FCC Chairman's Localism Initiative Draws Sharp Response From Goodmon
Posted August 21, 2003
RALEIGH, N.C. — Federal Communications Commission
Chairman Michael K. Powell has announced a series of initiatives to enhance localism among radio and television broadcasters.
Among the initiatives is the formation of what Powell called a "Localism Task Force." He said the task force will play a critical role in gathering empirical data and grassroots information on broadcast localism and will advise the FCC on concrete steps that can be taken to promote localism.
Powell's announcement comes two weeks before the FCC's new ownership rules take effect. Back on June 2, Federal regulators relaxed decades-old rules restricting media ownership, permitting companies to buy more television stations and own a newspaper and broadcast outlet in the same city.
Powell was considered the driving force behind the decision to loosen ownership rules. He had faced growing criticism from diverse interests opposed to his move toward deregulation.
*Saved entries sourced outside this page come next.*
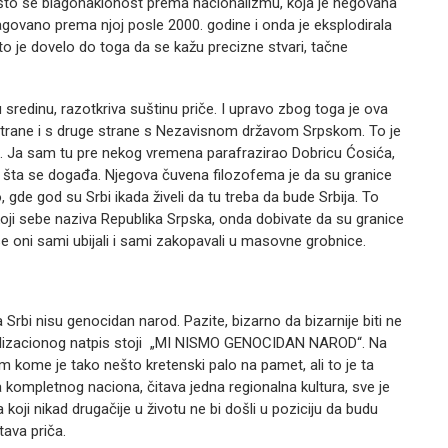
to se blagonaklonost prema nacionalizmu, koja je negovana
agovano prema njoj posle 2000. godine i onda je eksplodirala
 to je dovelo do toga da se kažu precizne stvari, tačne
redinu, razotkriva suštinu priče. I upravo zbog toga je ova
trane i s druge strane s Nezavisnom državom Srpskom. To je
u. Ja sam tu pre nekog vremena parafrazirao Dobricu Ćosića,
o šta se događa. Njegova čuvena filozofema je da su granice
lo, gde god su Srbi ikada živeli da tu treba da bude Srbija. To
oji sebe naziva Republika Srpska, onda dobivate da su granice
e oni sami ubijali i sami zakopavali u masovne grobnice.
bi nisu genocidan narod. Pazite, bizarno da bizarnije biti ne
alizacionog natpis stoji „MI NISMO GENOCIDAN NAROD“. Na
m kome je tako nešto kretenski palo na pamet, ali to je ta
ompletnog naciona, čitava jedna regionalna kultura, sve je
koji nikad drugačije u životu ne bi došli u poziciju da budu
tava priča.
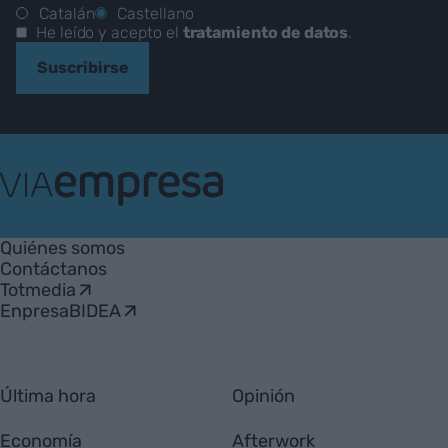
Catalán
Castellano
He leído y acepto el
tratamiento de datos
.
Suscribirse
VIA
Empresa
Quiénes somos
Contáctanos
Totmedia
EnpresaBIDEA
Última hora
Opinión
Economía
Afterwork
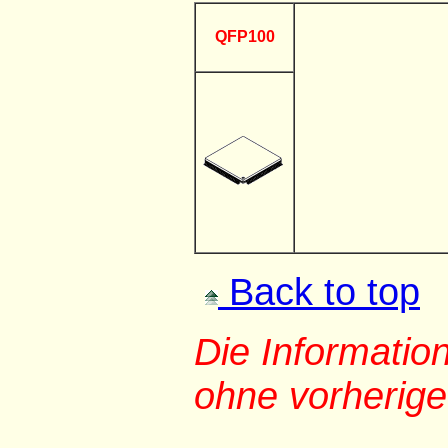
QFP100
Back to top
Die Informati
ohne vorherig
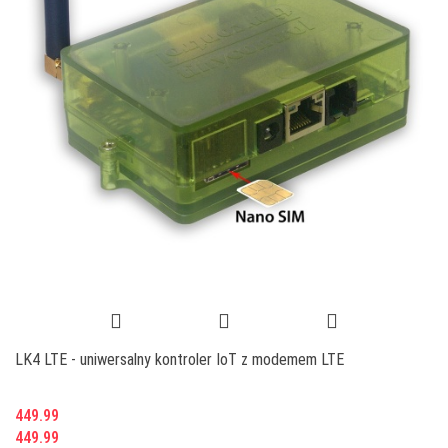
LK4 LTE - uniwersalny kontroler IoT z modemem LTE
449.99
449.99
Local interest groups are calling Powell's latest action a weak attempt to pacify local broadcasters and other interest groups, while the FCC continues to plow ahead and put its deregulatory rulings into effect.
Powell's Wednesday announcement drew a sharp response from Jim Goodmon, owner of
Capitol Broadcasting Company,
who opposed Powell's June 2 decision to expand media ownership rules.
In a statement released to 17 national media outlets Wednesday, Goodmon called Powell's decision to form a task force "arrogant " and said the chairman was more interested in economics than localism.
"Chairman Powell announced his decision to conduct an in-depth study of localism in broadcasting, including hearings around the country," Goodmon said. "Good idea, but it comes 18 months too late. With the new media ownership rules set to take effect in two weeks, a study now will not remove public and Congressional concern about his new ownership rules.
"There is certain arrogance in Chairman Powell's presentation. He continually reminds us that he is an anti-trust lawyer, and this is an economic issue. His 'expert' agency has the facts and has ruled properly -- end of story. He often remarks that those who disagree with him are "too emotional" and need to calm down. Calm down?"
Goodmon disagreed with Powell's contention that the new ownership rules are "core" to the localism issue.
"The June 2 action and the UHF discount loopholes would permit a single media giant to own at least one television station in every market in every state except California," Goodmon said. "In 139 of those markets, the company could own two stations, and in four markets, the company could own three stations.
"That is 346 stations in 199 markets. And that does not include radio, newspapers and cable that the same media giant could own. Localism? Diversity? Competition?"
Powell said the rules adopted in June are "well-designed to prevent any media company from having excess power over competition or viewpoints.
But, Powell added, "during the proceeding and in the months that followed, we heard the voice of public concern about the media loud and clear.
"Localism is at the core of these concerns," Powell said, "and we are going to tackle it head on."
Responded Goodmon: "If Chairman Powell is interested in localism, he should issue a stay until a genuine effort is made to consider the total impact of all of the ownership rules and the relationship between ownership and localism.
"Do that, Mr. Powell," Goodmon said, "and then we can all calm down."
In Wednesday's announcement, Powell said the Localism Task Force will advise the FCC on steps it can take to strengthen localism in broadcasting and will make legislative recommendations to Congress toward that same end. The task force will be led by FCC Deputy General Counsel Michele Ellison and Deputy Chief of the Media Bureau, Robert Ratcliffe.
Powell said the task force will:
"It is important to understand that ownership rules have always been, at best, imprecise tools for achieving policy goals like localism," Powell said. "That is why the FCC has historically sought more direct ways of promoting localism in broadcasting. These include things such as public interest obligations, license renewals and protecting the rights of local stations to make programming decisions for their communities.
"I also commend the commitment of my colleagues to the advancement of localism," Powell said. "They have consistently shown a deep and unwavering commitment in this important policy area, and I look forward to working closely with them on this initiative. Given our shared commitment in this area, I am optimistic that we will reach consensus on how the FCC can promote localism by broadcasters."